世界に通用する“人”を育てるための新たな制度

──キリンHDでは、事業や配属部門を軸に人材を育成・配置する従来の「事業軸」のタレントマネジメントから、社員の専門性を重視した「機能軸」のタレントマネジメントへのシフトを行いました。その背景にはどのような課題があったのでしょうか。

坪井純子氏(以下、敬称略) 1つは、企業の「人財」を取り巻く環境が大きく変わっていることが挙げられます。昭和、平成の時代に比べて変化のスピードは格段と速くなり、企業は次々にイノベーションを起こしていかなければ生き残れない時代です。併せてデジタルやAIの進化により、人に求められる役割自体も変化していくことが予想されます。

 その一方で、足元の課題として「入社してもどの職種に就くか分からない」という不安により、採用候補者の辞退率が上がっているという現状もありました。従来の事業軸のタレントマネジメントでは、入社後の職種の指定は限定的だったためです。

キリンホールディングス 取締役副社長 CPO(グループ人財統括)の坪井純子氏

 もう1つの重要な背景として、当社の事業ポートフォリオの拡大があります。キリングループでは、酒類・飲料事業、医薬事業に続く「第3の柱」として、HS事業の成長に力を入れています。これまでのビジネスでは、ある程度地域ごとに閉じた経営を行ってきましたが、HS事業では地域をまたいだグローバルな経営がいっそう必要になります。今後は日本で採用された社員が海外で勤務するケース、あるいはその逆などグローバル含む人財交流が増えてきます。
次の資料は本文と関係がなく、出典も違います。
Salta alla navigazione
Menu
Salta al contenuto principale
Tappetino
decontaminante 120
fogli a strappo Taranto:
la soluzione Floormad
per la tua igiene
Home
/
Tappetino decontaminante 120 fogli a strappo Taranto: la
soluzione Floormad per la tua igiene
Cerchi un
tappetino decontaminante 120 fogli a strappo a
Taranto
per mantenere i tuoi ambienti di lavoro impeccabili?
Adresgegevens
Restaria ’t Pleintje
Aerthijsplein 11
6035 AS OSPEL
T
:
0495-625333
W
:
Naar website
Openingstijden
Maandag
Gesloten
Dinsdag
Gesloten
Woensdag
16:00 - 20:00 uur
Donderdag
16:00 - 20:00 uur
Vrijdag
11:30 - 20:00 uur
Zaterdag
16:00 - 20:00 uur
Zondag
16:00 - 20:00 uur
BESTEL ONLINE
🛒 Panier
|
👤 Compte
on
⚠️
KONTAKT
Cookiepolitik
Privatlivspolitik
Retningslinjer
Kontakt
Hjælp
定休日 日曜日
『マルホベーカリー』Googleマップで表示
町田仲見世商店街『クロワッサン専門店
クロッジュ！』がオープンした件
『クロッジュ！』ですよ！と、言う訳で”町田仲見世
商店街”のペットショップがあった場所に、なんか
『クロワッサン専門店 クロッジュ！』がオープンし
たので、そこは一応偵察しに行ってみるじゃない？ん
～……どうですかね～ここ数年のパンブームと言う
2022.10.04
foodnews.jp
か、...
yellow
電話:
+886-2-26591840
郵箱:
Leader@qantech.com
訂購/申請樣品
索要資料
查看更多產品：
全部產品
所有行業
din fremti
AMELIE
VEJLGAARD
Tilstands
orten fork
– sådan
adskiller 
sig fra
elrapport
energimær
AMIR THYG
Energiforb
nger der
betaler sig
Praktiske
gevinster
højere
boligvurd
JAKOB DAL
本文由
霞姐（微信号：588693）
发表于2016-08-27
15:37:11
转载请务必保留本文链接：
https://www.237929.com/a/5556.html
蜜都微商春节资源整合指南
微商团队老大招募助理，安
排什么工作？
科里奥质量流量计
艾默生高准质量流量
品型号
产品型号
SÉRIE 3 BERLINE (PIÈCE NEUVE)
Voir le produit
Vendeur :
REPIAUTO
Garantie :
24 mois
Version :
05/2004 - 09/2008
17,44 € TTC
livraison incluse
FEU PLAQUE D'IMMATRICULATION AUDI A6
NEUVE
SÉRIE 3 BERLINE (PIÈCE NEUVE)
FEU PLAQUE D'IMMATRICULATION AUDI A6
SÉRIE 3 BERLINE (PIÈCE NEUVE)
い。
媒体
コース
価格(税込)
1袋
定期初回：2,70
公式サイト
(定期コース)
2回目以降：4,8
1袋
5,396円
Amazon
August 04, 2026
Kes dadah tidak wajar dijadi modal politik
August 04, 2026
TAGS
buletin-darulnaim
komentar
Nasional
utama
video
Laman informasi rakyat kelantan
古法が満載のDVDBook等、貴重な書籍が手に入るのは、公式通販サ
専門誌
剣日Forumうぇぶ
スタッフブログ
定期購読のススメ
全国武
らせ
 人財マネジメントは、ポジションとタレントの掛け算ですが、海外と日本ではその発想が異なります。海外ではジョブ型、ポジションベースの雇用が基本であり、高い専門性を備えた人財がポジションを競います。一方従来の日本型雇用では、タレントベースで企業内で専門性を養っていくカルチャーがあります。こうした中で日本型と海外型のそれぞれの良さをハイブリッドにすることを志向しています。酒類、飲料・HS、医薬の幅広い事業を展開するキリンならではのユニークな人財戦略として、強みにしていきたい。こうした考えが、機能軸のタレントマネジメントにつながっています。